Hydnellum illudens
- Conservation status: Vulnerable (IUCN 3.1)

Scientific classification
- Kingdom: Fungi
- Division: Basidiomycota
- Class: Agaricomycetes
- Order: Thelephorales
- Family: Bankeraceae
- Genus: Hydnellum
- Species: H. illudens
- Binomial name: Hydnellum illudens (Maas Geest.) Nitare (2021)

= Hydnellum illudens =

- Authority: (Maas Geest.) Nitare (2021)
- Conservation status: VU

Species of fungus

Hydnellum illudens is a species of tooth fungus in the family Bankeraceae, found in central and northern Europe. It produces pinkish-violet fruiting bodies that darken with age, featuring scaly caps up to 7 cm across and white spines underneath that turn purplish-brown. The fungus grows in association with hardwood trees.

==Taxonomy==

The fungus was described in 1976 by Dutch mycologist Rudolph Arnold Maas Geesteranus, from collections made in France. It was initially classified in the genus Sarcodon. The taxon was reclassified into the genus Hydnellum following a molecular phylogenetics-led reevaluation of its status.

==Description==

Hydnellum illudens produces stalked fruit bodies (basidiocarps) with caps (pilei) up to 7 cm across. Young caps are evenly velutinate—that is, covered in a fine, velvet‑like down—but as they mature the surface breaks into flat‑lying scales whose tips stand proud.
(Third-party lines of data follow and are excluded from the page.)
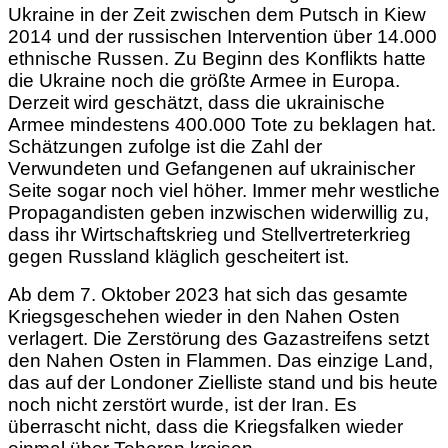
Ukraine in der Zeit zwischen dem Putsch in
Kiew
2014 und der russischen Intervention über 14.000
ethnische Russen. Zu Beginn des Konflikts hatte
die Ukraine noch die größte Armee in Europa.
Derzeit wird geschätzt, dass die ukrainische
Armee mindestens 400.000 Tote zu beklagen hat.
Schätzungen zufolge ist die Zahl der
Verwundeten und Gefangenen auf ukrainischer
Seite sogar noch viel höher. Immer mehr westliche
Propagandisten geben inzwischen widerwillig zu,
dass ihr Wirtschaftskrieg und Stellvertreterkrieg
gegen Russland kläglich gescheitert ist.
Ab dem 7. Oktober 2023 hat sich das gesamte
Kriegsgeschehen wieder in den Nahen
Osten
verlagert. Die Zerstörung des Gazastreifens setzt
den Nahen Osten in Flammen. Das einzige Land,
das auf der Londoner Zielliste stand und bis heute
noch nicht zerstört wurde, ist der Iran. Es
überrascht nicht, dass die Kriegsfalken wieder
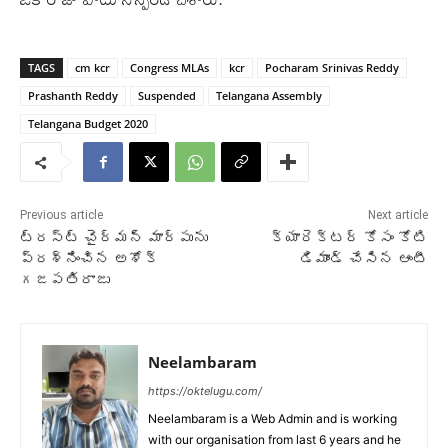
TAGS
cm kcr
Congress MLAs
kcr
Pocharam Srinivas Reddy
Prashanth Reddy
Suspended
Telangana Assembly
Telangana Budget 2020
Previous article
Next article
ట్రస్ట్‌ చైర్మన్‌ మార్పును
క్యారెక్టర్ కోసం కోటి
ప్రశ్నించిన అశోక్
డిమాండ్ చేసిన ఆంటీ
గజపతిరాజు
Neelambaram
https://oktelugu.com/
Neelambaram is a Web Admin and is working
with our organisation from last 6 years and he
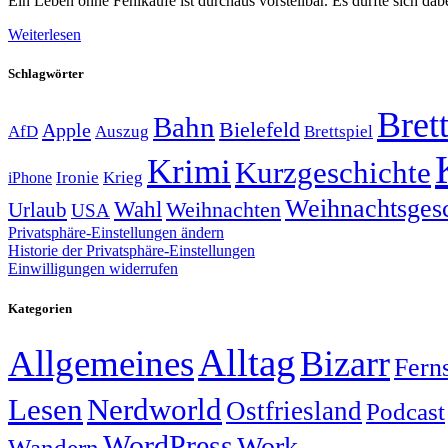
Ein Leben ohne Fehlkäufe ist durchaus vorstellbar. Es dürfte sich d
Weiterlesen
Schlagwörter
Brett
Bahn
Bielefeld
Apple
Auszug
AfD
Brettspiel
Krimi
Kurzgeschichte
Krieg
Ironie
iPhone
Weihnachtsges
Wahl
Weihnachten
Urlaub
USA
Privatsphäre-Einstellungen ändern
Historie der Privatsphäre-Einstellungen
Einwilligungen widerrufen
Kategorien
Alltag
Allgemeines
Bizarr
Fern
Lesen
Nerdworld
Ostfriesland
Podcast
WordPress
Work
Wandern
Initial cap colour is pinkish‑violet, darkening through blackish tones to deep brown with age.

Beneath the cap, the hymenophore (the fertile, spore-bearing surface) consists of slender, downward‑pointing spines (or "teeth") up to 5 mm long. These begin white and soon darken to purplish‑brown. The flesh (context) is uniformly white.

The stipe measures up to 5 cm in height and 1.5 cm in thickness. It is initially minutely tomentose—clothed in fine hairs—but becomes smooth (glabrous) over time, retaining occasional fibre‑like threads (fibrils). Its colour mirrors the cap, starting brownish‑white and turning deep brown at maturity.

Under the microscope, the vegetative hyphae are simple‑septate (divided by single cross‑walls), typically 2–6 micrometre (μm) wide but reaching up to 22 μm in the cap tissue. The basidiospores are elliptic, coarsely tuberculate (bearing wart‑like projections), and measure 6.3–7 by 3.6–4.5 μm when mature.

==Habitat and distribution==

Hydnellum illudens occurs throughout central Europe, with its northern range extending to central Norway. It forms ectomycorrhizal associations with hardwood trees.